:: SOURCE RECORDS ::

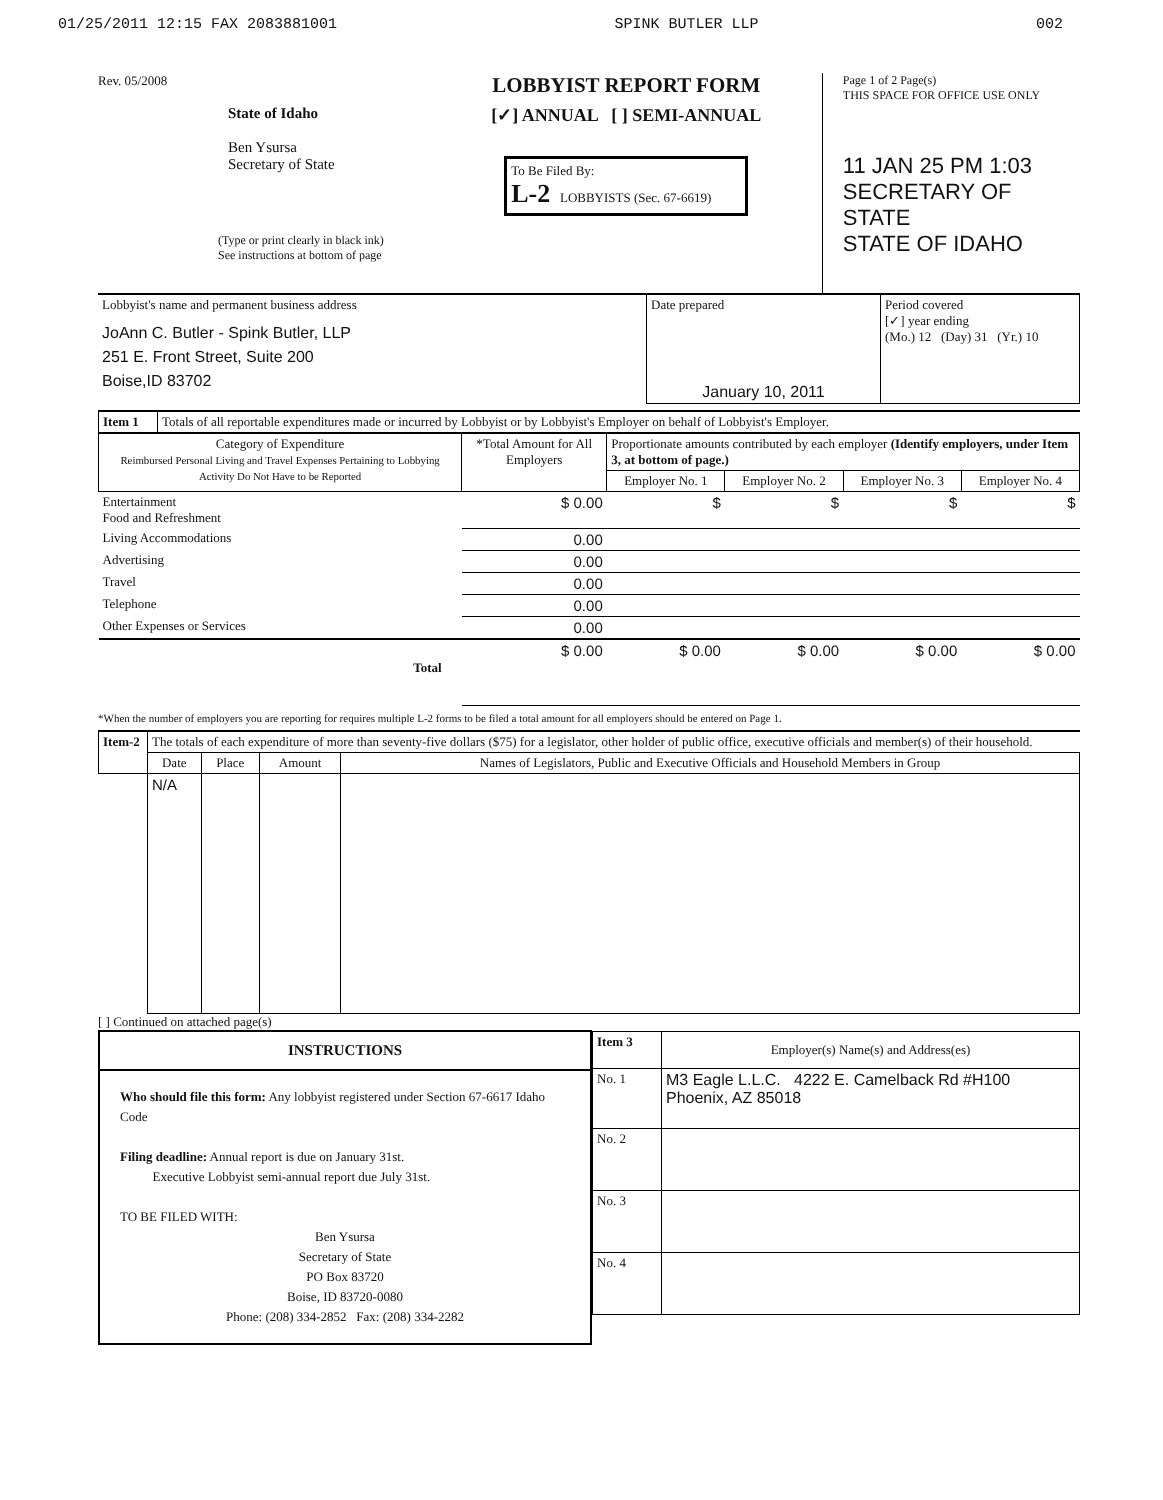01/25/2011 12:15 FAX 2083881001 SPINK BUTLER LLP 002
Rev. 05/2008
State of Idaho
Ben Ysursa
Secretary of State
(Type or print clearly in black ink)
See instructions at bottom of page
LOBBYIST REPORT FORM
[✓] ANNUAL [ ] SEMI-ANNUAL
To Be Filed By:
L-2 LOBBYISTS (Sec. 67-6619)
Page 1 of 2 Page(s)
THIS SPACE FOR OFFICE USE ONLY
11 JAN 25 PM 1:03
SECRETARY OF STATE
STATE OF IDAHO
| Lobbyist's name and permanent business address JoAnn C. Butler - Spink Butler, LLP 251 E. Front Street, Suite 200 Boise,ID 83702 | Date prepared January 10, 2011 | Period covered [✓] year ending (Mo.) 12 (Day) 31 (Yr.) 10 |
| Item 1 | Totals of all reportable expenditures made or incurred by Lobbyist or by Lobbyist's Employer on behalf of Lobbyist's Employer. | | | | | |
| Category of Expenditure Reimbursed Personal Living and Travel Expenses Pertaining to Lobbying Activity Do Not Have to be Reported | | *Total Amount for All Employers | Proportionate amounts contributed by each employer (Identify employers, under Item 3, at bottom of page.) | | | |
| | | | Employer No. 1 | Employer No. 2 | Employer No. 3 | Employer No. 4 |
| Entertainment Food and Refreshment | | $ 0.00 | $ | $ | $ | $ |
| Living Accommodations | | 0.00 | | | | |
| Advertising | | 0.00 | | | | |
| Travel | | 0.00 | | | | |
| Telephone | | 0.00 | | | | |
| Other Expenses or Services | | 0.00 | | | | |
| Total | | $ 0.00 | $ 0.00 | $ 0.00 | $ 0.00 | $ 0.00 |
*When the number of employers you are reporting for requires multiple L-2 forms to be filed a total amount for all employers should be entered on Page 1.
| Item-2 | The totals of each expenditure of more than seventy-five dollars ($75) for a legislator, other holder of public office, executive officials and member(s) of their household. | | | |
| | Date | Place | Amount | Names of Legislators, Public and Executive Officials and Household Members in Group |
| | N/A | | | |
[ ] Continued on attached page(s)
| INSTRUCTIONS Who should file this form: Any lobbyist registered under Section 67-6617 Idaho Code Filing deadline: Annual report is due on January 31st. Executive Lobbyist semi-annual report due July 31st. TO BE FILED WITH: Ben Ysursa Secretary of State PO Box 83720 Boise, ID 83720-0080 Phone: (208) 334-2852 Fax: (208) 334-2282 | / Item 3 / Employer(s) Name(s) and Address(es) / / No. 1 / M3 Eagle L.L.C. 4222 E. Camelback Rd #H100 Phoenix, AZ 85018 / / No. 2 / / / No. 3 / / / No. 4 / / |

:::

### TASK ITEM
Scan the lines above for "Other Expenses or" and for "entered on Page 1.". Repeat exactly the line holding each of them and every line in between.

### EXERCISE SOLUTION
| Other Expenses or Services | | 0.00 | | | | |
| Total | | $ 0.00 | $ 0.00 | $ 0.00 | $ 0.00 | $ 0.00 |
*When the number of employers you are reporting for requires multiple L-2 forms to be filed a total amount for all employers should be entered on Page 1.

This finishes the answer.